ZOBACZ TAKŻE: Sankcje MKOl wobec Rosji i Białorusi utrzymane. "Potrzeba dyskusji o startach sportowców"
O tym, że jest inaczej, przekonuje Olha Saładucha. Brązowa medalistka igrzysk olimpijskich w 2012 roku w trójskoku, a od 2019 roku członkini ukraińskiego parlamentu, jest jedną z kluczowych osób w komisji, walczącej o pełne, dotkliwe sankcje dla sportowców, popierających działania Władimira Putina. I nie ma znaczenia, czy popierają go oni otwarcie, czy otrzymują takie polecenie, bo np. trenują w klubach wojskowych.
- Jestem przekonana, że nie ma sytuacji beznadziejnych. Każdy sportowiec ma możliwość głośnego wyrażenia swojego zdania lub cichego wycofania się. Nie powinno tu bowiem chodzić o kontrakty i dobra materialne, ale o życie milionów ludzi - powiedziała Saładucha w rozmowie z norweską stacją NRK.
Dotychczas na "czarnej liście" ukraińskiego parlamentu znalazło się 56 nazwisk. Wśród nich są między innymi: biegacz narciarski Aleksandr Bolszunow, który pojawił się na stadionie Łużniki na imprezie z okazji aneksji Krymu, gimnastyk Iwan Kuliak, który wszedł na podium Pucharu Świata z umieszczoną na swoim stroju literą Z, będącą symbolem poparcia dla rosyjskiej inwazji, a także sportowcy, którzy jawnie głosili słuszność ataku na Ukrainę: Wieronika Stiepanowa, Aleksandr Legkow (biegi narciarskie), Siergiej Kariakin (szachy), Nikołaj Wałujew (boks) czy Nikita Nagorny (gimnastyka).
- Ukraina będzie forsować wprowadzenie dotkliwych sankcji, dopóki ostatni rosyjski żołnierz nie opuści Ługańska, Doniecka, Krymu i Mariupola. Naszym celem jest usunięcie agresywnej rosyjskiej propagandy ze świata sportu - deklaruje była lekkoatletka.
Co ciekawe, na "czarnej liście" znalazł się również jeden sportowiec z Ukrainy, piłkarz Anatolij Tymoszczuk. Były kapitan tamtejszej reprezentacji nadal pracuje jako asystent trenera w Zenicie Sankt Petersburg i kompletnie ignoruje komentarze, że pobiera pieniądze od Rosjan, którzy wymordowali dziesiątki tysięcy jego rodaków.

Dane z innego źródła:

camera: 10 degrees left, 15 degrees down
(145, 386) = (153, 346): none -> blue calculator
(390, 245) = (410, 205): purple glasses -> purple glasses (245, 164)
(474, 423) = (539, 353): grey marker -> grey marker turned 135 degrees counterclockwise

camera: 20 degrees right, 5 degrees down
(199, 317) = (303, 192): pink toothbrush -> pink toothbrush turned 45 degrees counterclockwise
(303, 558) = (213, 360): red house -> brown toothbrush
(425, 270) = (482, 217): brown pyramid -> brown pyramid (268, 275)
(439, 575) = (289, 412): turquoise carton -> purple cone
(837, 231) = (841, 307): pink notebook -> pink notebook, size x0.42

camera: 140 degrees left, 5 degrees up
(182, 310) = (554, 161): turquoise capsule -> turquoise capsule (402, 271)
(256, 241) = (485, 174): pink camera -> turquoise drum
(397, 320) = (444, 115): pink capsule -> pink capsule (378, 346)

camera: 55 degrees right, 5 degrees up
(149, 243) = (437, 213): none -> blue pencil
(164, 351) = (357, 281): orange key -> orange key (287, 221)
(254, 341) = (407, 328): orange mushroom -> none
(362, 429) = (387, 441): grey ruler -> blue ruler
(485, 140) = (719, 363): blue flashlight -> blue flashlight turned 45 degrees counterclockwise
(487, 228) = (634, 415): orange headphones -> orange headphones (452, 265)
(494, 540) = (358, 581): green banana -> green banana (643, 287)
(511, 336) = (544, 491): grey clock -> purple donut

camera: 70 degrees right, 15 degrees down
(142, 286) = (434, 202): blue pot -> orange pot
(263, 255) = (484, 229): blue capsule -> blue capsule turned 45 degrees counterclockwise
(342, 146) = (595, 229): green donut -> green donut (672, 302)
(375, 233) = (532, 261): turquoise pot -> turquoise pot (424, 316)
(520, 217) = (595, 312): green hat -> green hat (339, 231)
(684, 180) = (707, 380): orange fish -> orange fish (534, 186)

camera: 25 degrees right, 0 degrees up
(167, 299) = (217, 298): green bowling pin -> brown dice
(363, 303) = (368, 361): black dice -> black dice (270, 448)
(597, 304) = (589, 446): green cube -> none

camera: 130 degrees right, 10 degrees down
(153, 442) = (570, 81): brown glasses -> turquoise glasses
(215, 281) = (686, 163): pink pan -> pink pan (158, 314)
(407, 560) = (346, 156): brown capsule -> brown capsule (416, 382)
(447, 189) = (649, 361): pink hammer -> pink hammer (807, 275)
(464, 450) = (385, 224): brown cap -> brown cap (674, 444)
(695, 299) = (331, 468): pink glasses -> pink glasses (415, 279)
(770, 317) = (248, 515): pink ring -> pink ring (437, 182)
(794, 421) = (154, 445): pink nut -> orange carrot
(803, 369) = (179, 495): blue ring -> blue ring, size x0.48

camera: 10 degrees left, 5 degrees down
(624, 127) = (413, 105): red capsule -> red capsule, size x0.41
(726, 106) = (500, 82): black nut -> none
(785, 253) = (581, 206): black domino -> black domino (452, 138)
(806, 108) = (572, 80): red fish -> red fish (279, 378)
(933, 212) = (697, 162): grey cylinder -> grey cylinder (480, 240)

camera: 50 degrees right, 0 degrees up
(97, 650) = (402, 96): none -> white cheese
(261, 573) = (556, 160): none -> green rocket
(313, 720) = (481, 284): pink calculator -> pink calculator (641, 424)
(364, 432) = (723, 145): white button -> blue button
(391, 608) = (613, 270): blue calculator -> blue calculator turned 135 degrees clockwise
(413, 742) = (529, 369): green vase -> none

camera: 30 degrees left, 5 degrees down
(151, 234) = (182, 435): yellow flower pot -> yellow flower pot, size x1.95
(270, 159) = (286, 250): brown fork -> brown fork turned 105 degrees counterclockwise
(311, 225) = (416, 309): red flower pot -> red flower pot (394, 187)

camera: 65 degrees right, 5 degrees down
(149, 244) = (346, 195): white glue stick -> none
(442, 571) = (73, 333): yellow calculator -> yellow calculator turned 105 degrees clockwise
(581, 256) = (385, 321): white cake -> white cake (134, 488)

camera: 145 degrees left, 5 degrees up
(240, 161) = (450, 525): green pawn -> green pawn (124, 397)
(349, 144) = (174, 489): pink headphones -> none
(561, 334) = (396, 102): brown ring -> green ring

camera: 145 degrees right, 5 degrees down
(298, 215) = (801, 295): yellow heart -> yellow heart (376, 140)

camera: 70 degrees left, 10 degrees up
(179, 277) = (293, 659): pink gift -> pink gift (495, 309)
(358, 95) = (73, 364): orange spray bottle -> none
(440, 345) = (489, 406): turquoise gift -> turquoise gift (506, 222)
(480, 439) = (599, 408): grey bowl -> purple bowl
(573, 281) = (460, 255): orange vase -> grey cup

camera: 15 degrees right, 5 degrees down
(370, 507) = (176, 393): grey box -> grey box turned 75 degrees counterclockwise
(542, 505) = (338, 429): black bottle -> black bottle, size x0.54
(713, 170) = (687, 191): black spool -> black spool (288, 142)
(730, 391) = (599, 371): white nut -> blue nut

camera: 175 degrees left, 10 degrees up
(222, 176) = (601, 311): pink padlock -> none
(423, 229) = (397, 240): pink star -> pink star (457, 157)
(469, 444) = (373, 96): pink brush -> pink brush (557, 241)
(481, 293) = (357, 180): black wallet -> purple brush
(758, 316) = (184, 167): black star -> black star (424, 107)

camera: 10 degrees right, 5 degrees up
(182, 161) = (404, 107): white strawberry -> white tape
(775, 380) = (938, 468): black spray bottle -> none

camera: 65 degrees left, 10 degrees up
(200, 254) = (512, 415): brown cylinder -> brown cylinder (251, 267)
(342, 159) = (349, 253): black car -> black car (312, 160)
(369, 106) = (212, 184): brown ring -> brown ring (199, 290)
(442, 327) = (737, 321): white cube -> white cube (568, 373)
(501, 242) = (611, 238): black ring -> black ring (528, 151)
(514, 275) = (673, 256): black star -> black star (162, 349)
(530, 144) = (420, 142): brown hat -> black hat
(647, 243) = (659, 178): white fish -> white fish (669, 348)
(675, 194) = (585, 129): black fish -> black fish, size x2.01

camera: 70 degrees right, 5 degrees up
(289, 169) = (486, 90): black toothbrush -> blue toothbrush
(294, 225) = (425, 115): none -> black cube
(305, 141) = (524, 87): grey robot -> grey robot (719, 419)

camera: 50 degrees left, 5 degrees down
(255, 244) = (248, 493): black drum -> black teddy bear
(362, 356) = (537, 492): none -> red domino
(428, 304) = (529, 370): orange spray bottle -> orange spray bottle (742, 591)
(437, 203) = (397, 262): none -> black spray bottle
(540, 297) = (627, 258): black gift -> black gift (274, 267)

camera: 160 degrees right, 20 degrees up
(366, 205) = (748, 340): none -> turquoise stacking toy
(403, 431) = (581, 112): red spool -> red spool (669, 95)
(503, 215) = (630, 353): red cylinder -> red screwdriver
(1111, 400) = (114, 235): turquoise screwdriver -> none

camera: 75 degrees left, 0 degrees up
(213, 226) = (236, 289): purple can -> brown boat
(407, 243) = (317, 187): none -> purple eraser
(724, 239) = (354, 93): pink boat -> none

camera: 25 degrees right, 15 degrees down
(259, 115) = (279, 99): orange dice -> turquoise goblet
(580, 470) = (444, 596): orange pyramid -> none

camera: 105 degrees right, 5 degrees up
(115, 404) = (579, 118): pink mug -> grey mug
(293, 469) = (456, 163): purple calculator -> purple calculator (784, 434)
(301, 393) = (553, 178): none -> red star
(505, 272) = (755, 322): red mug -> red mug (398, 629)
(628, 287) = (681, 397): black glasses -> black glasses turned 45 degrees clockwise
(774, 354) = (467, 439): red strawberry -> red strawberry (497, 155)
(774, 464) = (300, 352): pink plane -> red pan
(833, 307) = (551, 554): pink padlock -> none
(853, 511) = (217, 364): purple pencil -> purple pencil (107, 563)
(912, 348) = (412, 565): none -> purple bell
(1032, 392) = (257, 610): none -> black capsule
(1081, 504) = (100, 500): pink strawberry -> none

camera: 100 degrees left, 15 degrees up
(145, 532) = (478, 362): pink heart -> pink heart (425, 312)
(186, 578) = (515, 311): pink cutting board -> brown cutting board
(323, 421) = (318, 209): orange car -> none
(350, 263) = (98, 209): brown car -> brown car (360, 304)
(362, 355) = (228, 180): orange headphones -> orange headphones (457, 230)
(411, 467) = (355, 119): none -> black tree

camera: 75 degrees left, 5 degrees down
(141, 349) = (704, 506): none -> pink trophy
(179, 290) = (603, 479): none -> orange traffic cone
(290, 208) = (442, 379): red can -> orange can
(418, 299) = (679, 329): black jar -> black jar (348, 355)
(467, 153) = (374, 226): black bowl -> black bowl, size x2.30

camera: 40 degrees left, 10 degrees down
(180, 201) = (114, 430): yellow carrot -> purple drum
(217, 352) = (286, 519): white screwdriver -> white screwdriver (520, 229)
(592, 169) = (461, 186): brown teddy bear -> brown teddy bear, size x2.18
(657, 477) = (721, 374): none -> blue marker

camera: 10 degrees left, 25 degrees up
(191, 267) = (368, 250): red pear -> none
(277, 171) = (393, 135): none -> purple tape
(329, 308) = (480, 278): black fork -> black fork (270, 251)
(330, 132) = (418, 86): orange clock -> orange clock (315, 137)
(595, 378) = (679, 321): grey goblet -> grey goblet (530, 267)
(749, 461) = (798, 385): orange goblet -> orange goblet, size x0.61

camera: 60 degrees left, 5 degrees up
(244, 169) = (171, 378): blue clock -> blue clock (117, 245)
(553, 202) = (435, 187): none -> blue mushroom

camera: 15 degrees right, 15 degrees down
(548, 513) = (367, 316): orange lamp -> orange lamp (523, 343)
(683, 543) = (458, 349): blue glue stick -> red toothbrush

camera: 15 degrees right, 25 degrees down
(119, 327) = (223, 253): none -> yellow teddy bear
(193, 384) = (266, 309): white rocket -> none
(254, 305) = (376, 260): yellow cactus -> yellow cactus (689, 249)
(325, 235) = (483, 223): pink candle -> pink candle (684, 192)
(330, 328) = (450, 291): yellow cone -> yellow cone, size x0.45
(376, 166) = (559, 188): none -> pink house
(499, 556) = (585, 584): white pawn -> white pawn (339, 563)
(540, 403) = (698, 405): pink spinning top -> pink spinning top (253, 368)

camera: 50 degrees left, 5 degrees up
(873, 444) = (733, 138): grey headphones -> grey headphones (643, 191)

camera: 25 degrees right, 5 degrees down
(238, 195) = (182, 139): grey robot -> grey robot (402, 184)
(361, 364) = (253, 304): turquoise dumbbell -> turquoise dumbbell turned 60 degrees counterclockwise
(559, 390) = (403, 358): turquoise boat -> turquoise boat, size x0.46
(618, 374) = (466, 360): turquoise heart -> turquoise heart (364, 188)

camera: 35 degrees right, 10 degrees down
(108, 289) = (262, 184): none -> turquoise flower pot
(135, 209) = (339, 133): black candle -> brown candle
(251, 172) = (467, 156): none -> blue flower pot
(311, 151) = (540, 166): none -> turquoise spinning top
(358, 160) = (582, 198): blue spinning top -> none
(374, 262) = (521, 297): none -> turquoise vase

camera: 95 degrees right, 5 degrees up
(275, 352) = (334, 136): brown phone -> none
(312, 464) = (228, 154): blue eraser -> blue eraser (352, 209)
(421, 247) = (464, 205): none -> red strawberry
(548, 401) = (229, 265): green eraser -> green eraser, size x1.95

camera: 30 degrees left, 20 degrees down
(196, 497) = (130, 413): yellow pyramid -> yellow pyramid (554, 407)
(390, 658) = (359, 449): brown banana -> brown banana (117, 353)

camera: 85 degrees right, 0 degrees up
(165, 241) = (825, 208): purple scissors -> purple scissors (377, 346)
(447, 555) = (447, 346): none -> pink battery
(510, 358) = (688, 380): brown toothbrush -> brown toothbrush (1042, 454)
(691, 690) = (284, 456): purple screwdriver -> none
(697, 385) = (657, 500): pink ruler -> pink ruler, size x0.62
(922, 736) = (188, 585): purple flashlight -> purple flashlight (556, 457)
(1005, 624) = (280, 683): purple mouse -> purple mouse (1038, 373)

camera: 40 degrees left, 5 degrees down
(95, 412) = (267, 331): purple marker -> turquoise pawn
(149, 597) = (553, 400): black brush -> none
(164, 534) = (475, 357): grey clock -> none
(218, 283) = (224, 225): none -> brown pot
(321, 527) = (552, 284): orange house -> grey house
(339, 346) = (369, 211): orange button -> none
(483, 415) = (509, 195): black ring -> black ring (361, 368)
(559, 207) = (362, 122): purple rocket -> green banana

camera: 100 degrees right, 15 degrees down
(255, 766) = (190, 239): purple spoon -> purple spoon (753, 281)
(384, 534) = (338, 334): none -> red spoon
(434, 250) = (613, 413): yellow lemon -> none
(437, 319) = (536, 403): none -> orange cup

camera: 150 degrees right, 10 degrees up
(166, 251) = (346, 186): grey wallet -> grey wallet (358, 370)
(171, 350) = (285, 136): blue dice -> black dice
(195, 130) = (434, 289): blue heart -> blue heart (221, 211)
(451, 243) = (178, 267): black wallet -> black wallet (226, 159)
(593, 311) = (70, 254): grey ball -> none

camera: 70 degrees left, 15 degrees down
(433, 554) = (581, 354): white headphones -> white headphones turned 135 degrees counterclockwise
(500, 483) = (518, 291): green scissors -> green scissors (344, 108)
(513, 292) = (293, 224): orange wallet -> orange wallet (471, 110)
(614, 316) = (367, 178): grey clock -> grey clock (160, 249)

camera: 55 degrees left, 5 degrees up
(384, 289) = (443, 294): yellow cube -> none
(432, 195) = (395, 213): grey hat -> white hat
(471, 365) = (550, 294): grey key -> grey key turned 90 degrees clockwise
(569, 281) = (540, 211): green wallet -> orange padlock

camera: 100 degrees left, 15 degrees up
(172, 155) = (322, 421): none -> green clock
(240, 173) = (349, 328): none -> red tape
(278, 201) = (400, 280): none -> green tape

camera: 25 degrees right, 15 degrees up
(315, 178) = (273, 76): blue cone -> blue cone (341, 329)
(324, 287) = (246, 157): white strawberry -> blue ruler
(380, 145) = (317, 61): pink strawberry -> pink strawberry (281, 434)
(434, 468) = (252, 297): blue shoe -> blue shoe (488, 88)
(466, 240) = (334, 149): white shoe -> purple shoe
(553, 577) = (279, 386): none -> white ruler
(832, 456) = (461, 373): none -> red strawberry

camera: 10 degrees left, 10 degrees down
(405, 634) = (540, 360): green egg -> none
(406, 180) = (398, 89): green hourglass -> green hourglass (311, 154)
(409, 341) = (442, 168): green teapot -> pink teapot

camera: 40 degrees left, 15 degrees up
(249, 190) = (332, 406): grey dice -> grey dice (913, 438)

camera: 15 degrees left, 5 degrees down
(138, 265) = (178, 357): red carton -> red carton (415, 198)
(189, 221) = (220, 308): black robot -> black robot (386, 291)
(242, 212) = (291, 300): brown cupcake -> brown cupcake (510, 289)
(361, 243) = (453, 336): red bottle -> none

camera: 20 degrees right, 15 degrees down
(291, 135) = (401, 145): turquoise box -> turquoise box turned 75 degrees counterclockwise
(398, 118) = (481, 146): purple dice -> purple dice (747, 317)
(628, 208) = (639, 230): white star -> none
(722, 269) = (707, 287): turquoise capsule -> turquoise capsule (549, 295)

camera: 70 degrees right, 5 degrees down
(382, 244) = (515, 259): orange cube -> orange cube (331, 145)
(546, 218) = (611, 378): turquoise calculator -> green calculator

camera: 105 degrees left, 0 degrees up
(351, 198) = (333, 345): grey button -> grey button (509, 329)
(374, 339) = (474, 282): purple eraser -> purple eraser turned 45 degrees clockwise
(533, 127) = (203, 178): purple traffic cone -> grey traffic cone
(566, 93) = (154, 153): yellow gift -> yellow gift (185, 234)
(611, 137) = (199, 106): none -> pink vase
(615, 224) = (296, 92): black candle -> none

- Tacy zdrajcy nie różnią się niczym od rasistów i również zasługują na odpowiednie traktowanie - kończy Saładucha.
Brązowa medalistka olimpijska z Londynu uważa, że sankcje, nałożone na wszystkich z "czarnej listy", powinny zawierać tak drastyczne środki jak zamrożenie należących do sportowców majątków i aktywów finansowych, a także całkowity zakaz wjazdu tych osób na teren Ukrainy i Unii Europejskiej.